Scientists have created a toaster oven-sized lab for a Mars rover that will drill beneath the surface of the red planet and look for signs of past or present life. The tiny chemistry lab called the Mars Organic Molecule Analyser (MOMA) is a key instrument on the ExoMars Rover, a joint mission between the European Space Agency and the Russian space agency Roscosmos, with a significant contribution to MOMA from NASA. It will be launched toward the Mars in July 2020. “The ExoMars Rover’s two-meter deep drill will provide MOMA with unique samples that may contain complex organic compounds preserved from an ancient era, when life might have gotten started on Mars,” said Will Brinckerhoff, project scientist at NASA’s Goddard Space Flight Center in the US.
Although the surface of Mars is inhospitable to known forms of life today, there is evidence that in the distant past, the Martian climate allowed the presence of liquid water – an essential ingredient for life – at the surface. This evidence includes features that resemble dry riverbeds and mineral deposits that only form in the presence of liquid water. NASA has sent rovers to Mars that have found additional signs of past habitable environments, such as the Opportunity and Curiosity rovers both currently exploring the Martian terrain.

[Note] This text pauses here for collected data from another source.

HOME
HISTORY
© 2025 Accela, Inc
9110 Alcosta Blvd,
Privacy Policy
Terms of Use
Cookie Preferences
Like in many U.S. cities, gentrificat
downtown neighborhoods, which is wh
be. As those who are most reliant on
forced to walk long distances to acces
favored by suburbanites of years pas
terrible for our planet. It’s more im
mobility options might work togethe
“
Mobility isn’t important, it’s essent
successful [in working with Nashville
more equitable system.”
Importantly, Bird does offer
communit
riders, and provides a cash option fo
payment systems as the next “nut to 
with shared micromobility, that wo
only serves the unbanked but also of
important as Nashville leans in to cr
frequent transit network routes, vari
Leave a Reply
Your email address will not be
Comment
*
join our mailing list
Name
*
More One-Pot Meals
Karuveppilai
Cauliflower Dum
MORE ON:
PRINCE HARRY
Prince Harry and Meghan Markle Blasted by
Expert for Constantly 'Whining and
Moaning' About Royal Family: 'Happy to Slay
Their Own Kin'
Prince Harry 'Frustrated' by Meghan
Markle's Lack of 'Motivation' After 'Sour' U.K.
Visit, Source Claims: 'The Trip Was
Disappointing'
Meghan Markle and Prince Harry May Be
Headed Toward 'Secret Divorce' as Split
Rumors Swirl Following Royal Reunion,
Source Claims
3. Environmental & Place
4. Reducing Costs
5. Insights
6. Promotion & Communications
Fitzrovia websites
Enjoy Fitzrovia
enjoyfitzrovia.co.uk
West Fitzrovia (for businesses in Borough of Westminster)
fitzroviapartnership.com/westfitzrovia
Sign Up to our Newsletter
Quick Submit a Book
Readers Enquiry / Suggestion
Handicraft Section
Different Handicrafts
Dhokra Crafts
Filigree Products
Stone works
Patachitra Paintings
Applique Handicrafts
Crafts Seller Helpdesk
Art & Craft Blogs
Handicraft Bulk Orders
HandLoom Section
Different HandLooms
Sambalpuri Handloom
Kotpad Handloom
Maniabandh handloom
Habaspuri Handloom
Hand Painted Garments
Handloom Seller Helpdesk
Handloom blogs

The MOMA instrument will be capable of detecting a wide variety of organic molecules. Organic compounds are commonly associated with life, although they can be created by non-biological processes as well. Organic molecules contain carbon and hydrogen, and can include oxygen, nitrogen, and other elements. To find these molecules on Mars, the MOMA team had to take instruments that would normally occupy a couple of workbenches in a chemistry lab and shrink them down to roughly the size of a toaster oven so they would be practical to install on a rover.
Mars rovers face another challenge when searching for evidence of life: contamination. Earth is saturated with life, and scientists have to be very careful that the organic material they detect was not simply carried with the instrument from Earth. To ensure this, the MOMA team has taken great care to make sure that the instrument is as free as possible from terrestrial molecules that are signatures of life. The ExoMars rover will be the first to explore deep beneath the surface, with a drill capable of taking samples from as deep as two metres.
This is important because Mars’ thin atmosphere and spotty magnetic field offer insufficient protection from space radiation, which can gradually destroy organic molecules left exposed on the surface. However, Martian sediment is an effective shield, and the team expects to find greater abundances of organic molecules in samples from beneath the surface. MOMA recently completed both ESA and NASA pre-delivery reviews that cleared the path for the flight instrument to be delivered to the mission.
On May 16, the MOMA mass spectrometer was delivered to Thales Alenia Space in Italy, where it will be integrated into the rover’s analytical laboratory drawer during upcoming mission-level activities this summer. Following subsequent higher-level rover and spacecraft-level integration activities in 2019, the ExoMars Rover is scheduled to launch to Mars in July, 2020 from the Baikonur Cosmodrome in Kazakhstan.